Itération rapide : Pour mettre à jour un composant, il suffit de modifier le fichier 3D et de lancer une nouvelle production. Les corrections, optimisations et adaptations peuvent donc être introduites rapidement, suivant le rythme d'évolution typique des projets agritech. Les délais de développement se réduisent et chaque nouvelle version peut être testée directement sur le terrain sans attendre la réalisation de nouveaux moules.
Pièces de rechange à la demande : Les composants peuvent être conservés sous forme de fichiers numériques et réimprimés uniquement lorsque c'est nécessaire, éliminant le besoin de maintenir des stocks physiques en magasin. Cette approche est particulièrement utile pour les machines spécialisées, les drones produits en séries limitées, les équipements anciens et les capteurs qui ne sont plus en production mais encore opérationnels.
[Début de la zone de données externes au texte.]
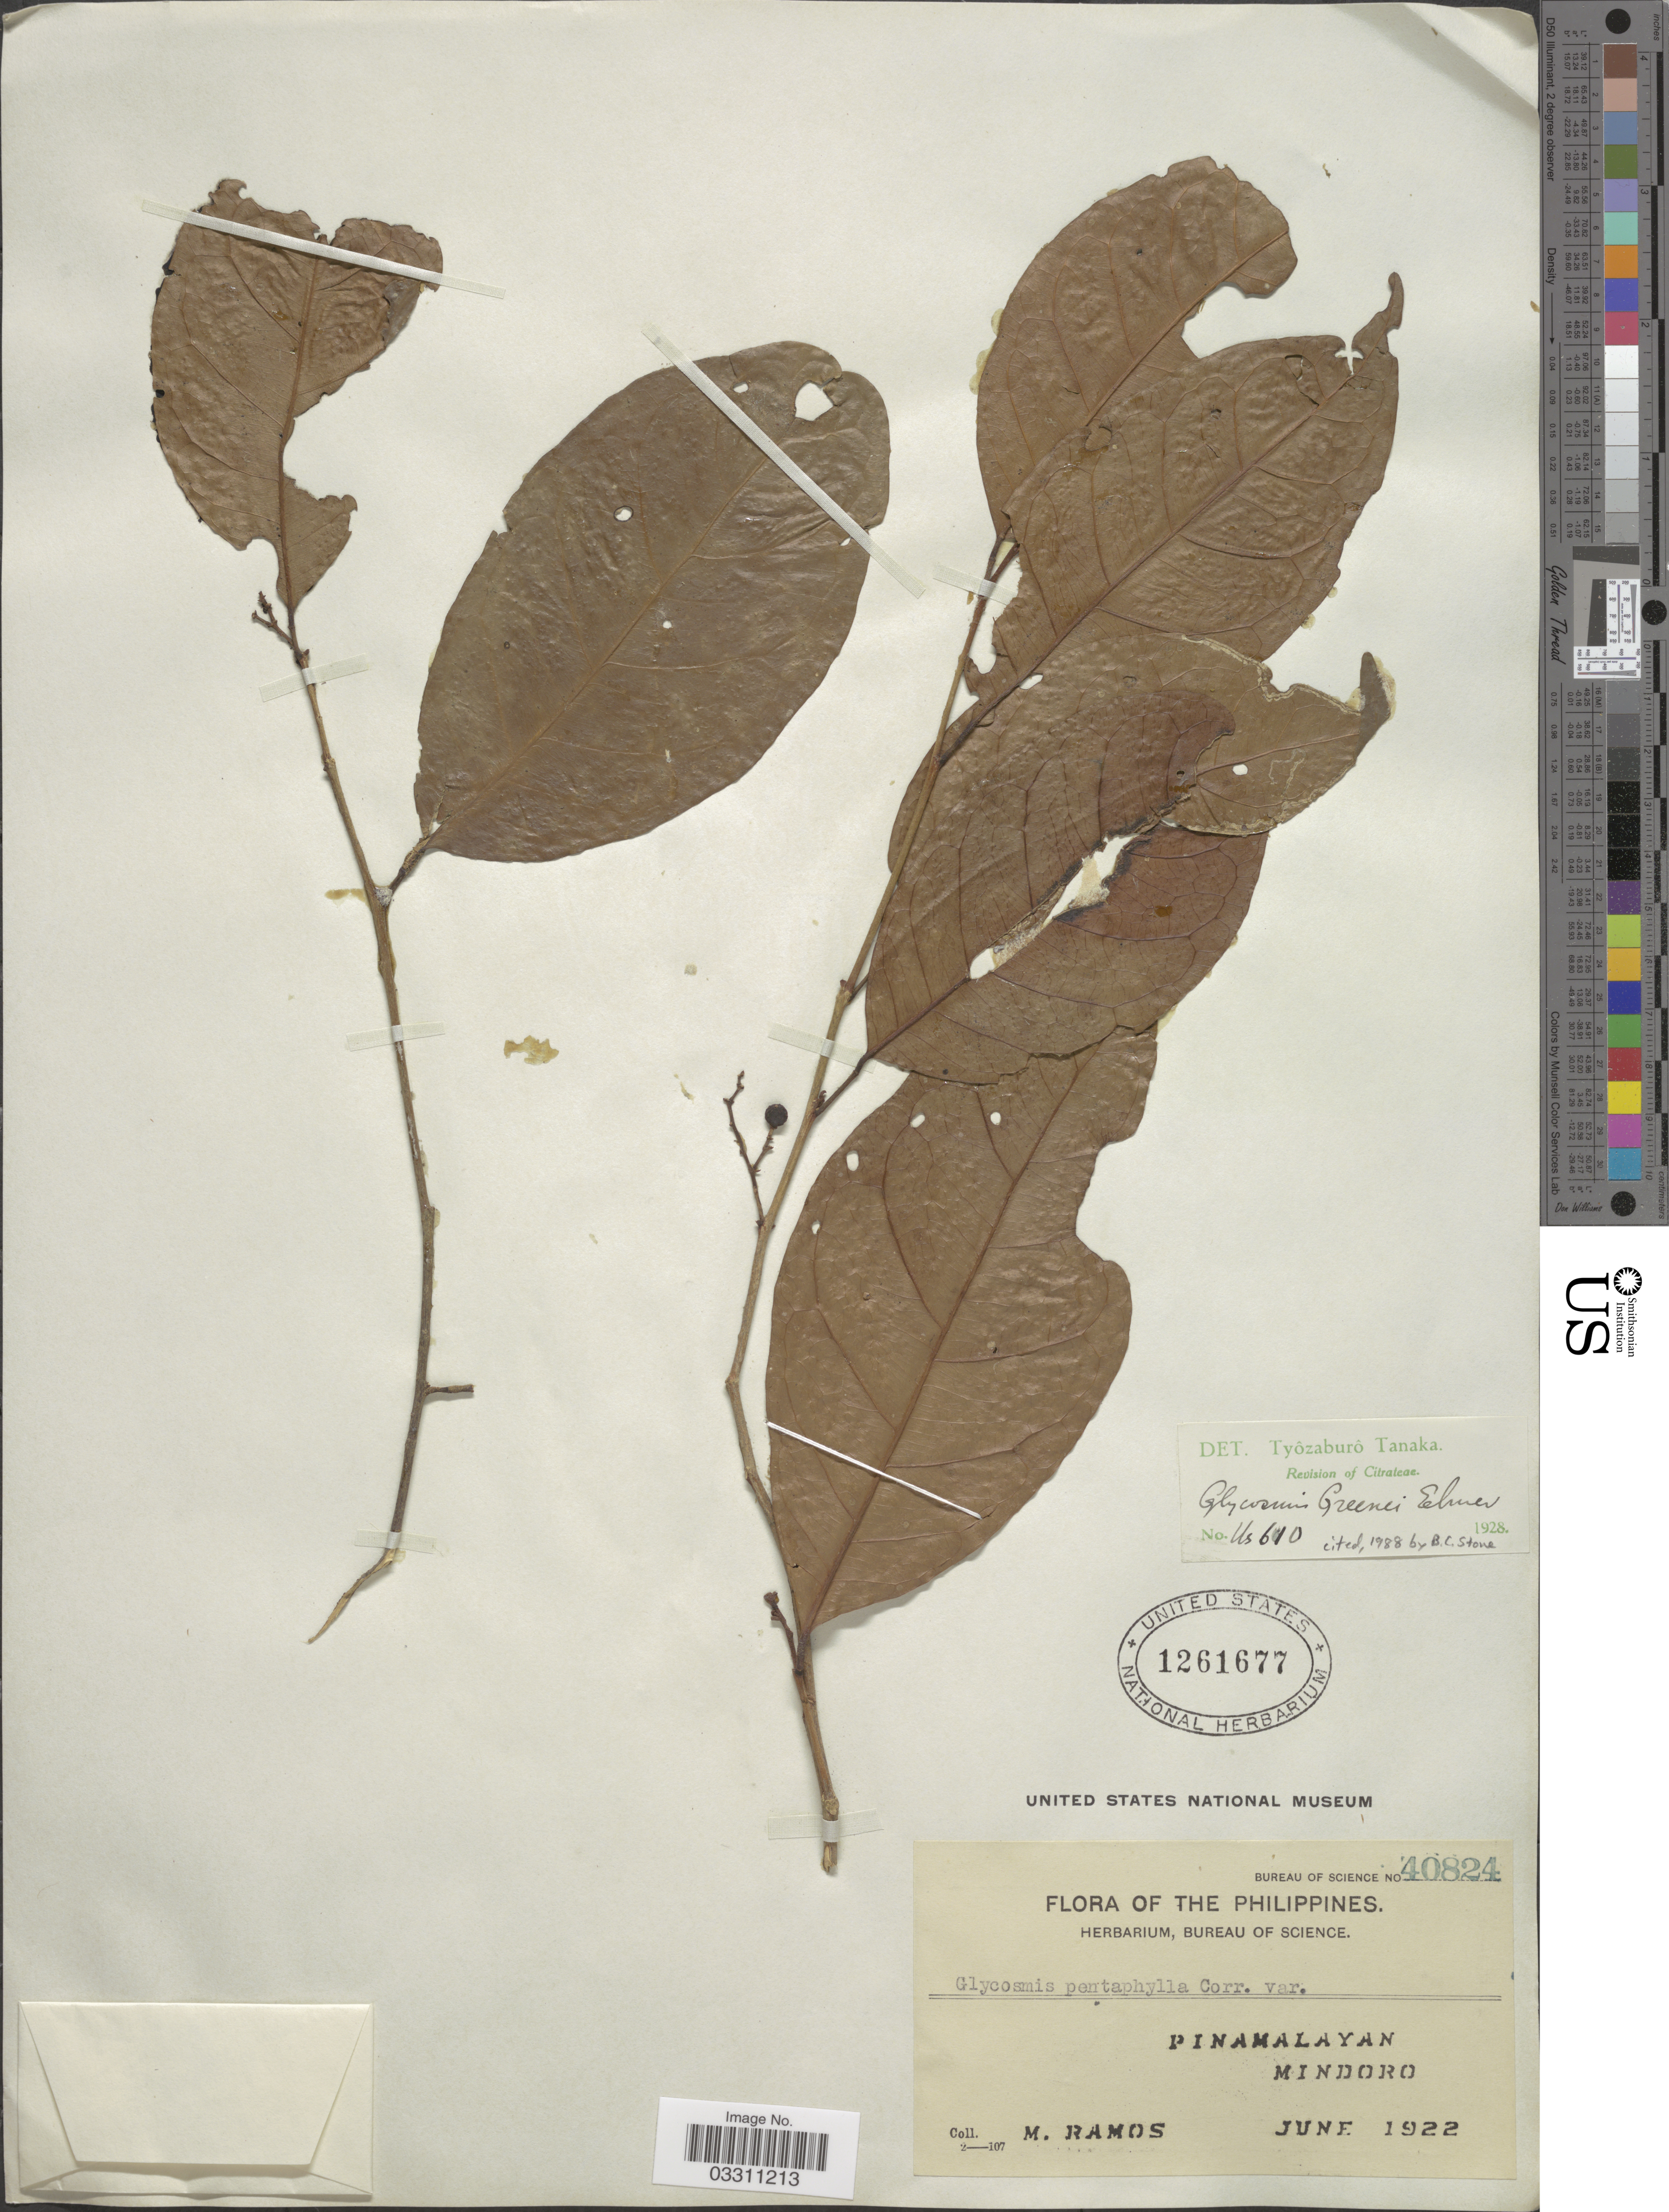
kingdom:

Livraison en quelques jours : Le processus peut commencer directement à partir du chargement du fichier 3D, avec un devis immédiat et un démarrage rapide de la production. Avec des technologies comme le MJF, de nombreux composants peuvent être réalisés en 1 à 3 jours ouvrés, tandis que les matériaux spéciaux produits par FDM peuvent nécessiter des délais supplémentaires. Ainsi, des cycles de développement qui, avec les procédés traditionnels, nécessiteraient des mois peuvent être réduits à quelques semaines.
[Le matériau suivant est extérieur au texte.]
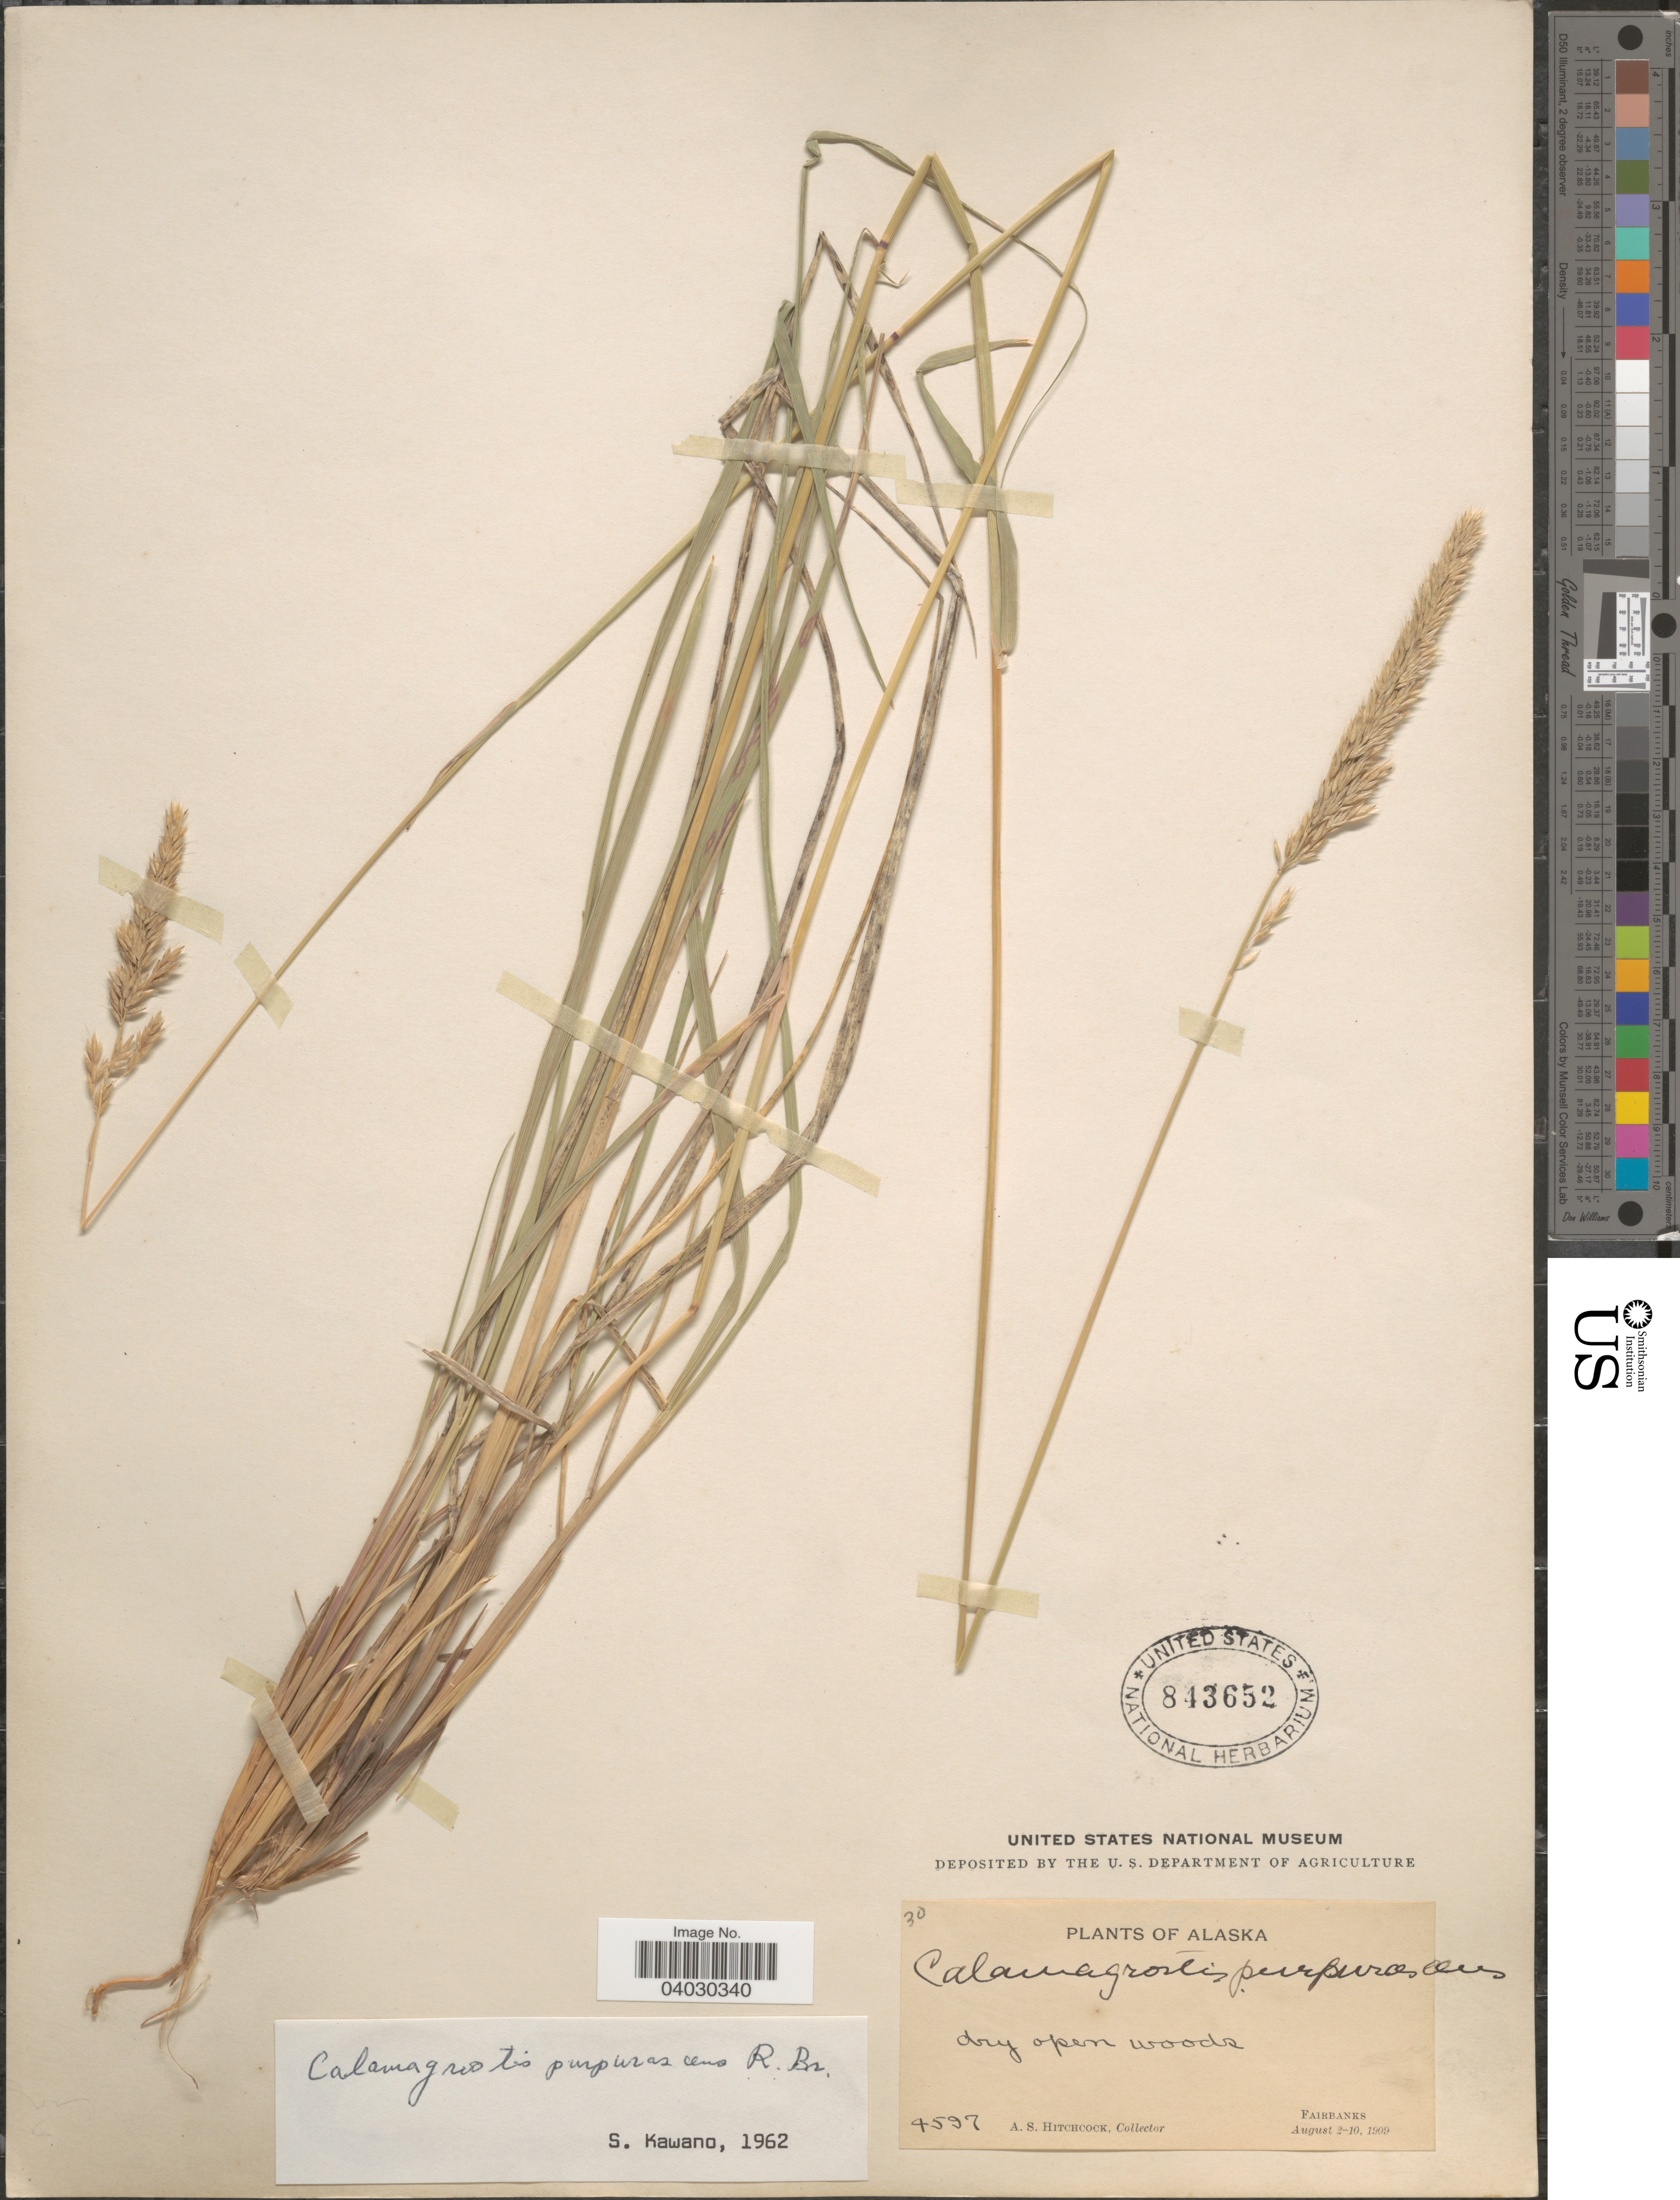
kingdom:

Une startup spécialisée dans le développement de centrales IoT pour le suivi des vignobles devait réaliser 200 boîtiers étanches pour capteurs d'humidité du sol. Les composants devaient garantir une résistance aux rayons UV pendant au moins cinq ans d'exposition en extérieur et intégrer des systèmes de fixation personnalisés pour les piquets de vigne. La production par moulage par injection aurait nécessité un investissement initial d'environ 15 000 euros pour le moule, ainsi qu'un lot minimum de 2 000 pièces : une solution incompatible avec les volumes de la phase pilote.
L'impression 3D MJF en PA12 a en revanche permis d'obtenir un devis en ligne, de démarrer immédiatement la production et de recevoir les composants dans un délai d'une semaine. Le coût unitaire est resté soutenable même pour une série limitée, avec l'avantage supplémentaire de pouvoir modifier et optimiser le design entre la saison de test et la production ultérieure à plein régime.
Des situations analogues se présentent chaque jour dans le développement de supports pour capteurs multispectraux installés sur drones, de supports pour centrales d'irrigation, de couvercles pour antennes LoRaWAN, de pièces de rechange personnalisées pour atomiseurs et de nombreuses autres applications agritech.
L'agritech est l'un des secteurs dans lesquels l'impression 3D exprime le mieux son potentiel : petites séries, personnalisation, pièces de rechange produites à la demande, itération rapide et matériaux résistants aux conditions environnementales extérieures. Qu'il s'agisse de supports pour capteurs multispectraux installés sur drones, de boîtiers étanches pour stations IoT, de composants personnalisés pour machines agricoles ou de pièces de rechange pour équipements qui ne sont plus en production, la fabrication additive industrielle offre des solutions difficilement réalisables avec le moulage par injection dans les délais et les volumes requis par le secteur.
Grâce à la technologie MJF avec Nylon PA12, PA11 et TPU et à l'impression FDM industrielle avec PEEK, ULTEM et d'autres matériaux techniques, il est possible de réaliser des composants fonctionnels, résistants et prêts à l'emploi sur le terrain. Avec des délais de production de 1 à 3 jours ouvrés, développer un nouveau composant agritech nécessite aujourd'hui des heures de conception, non des mois de préparation productive.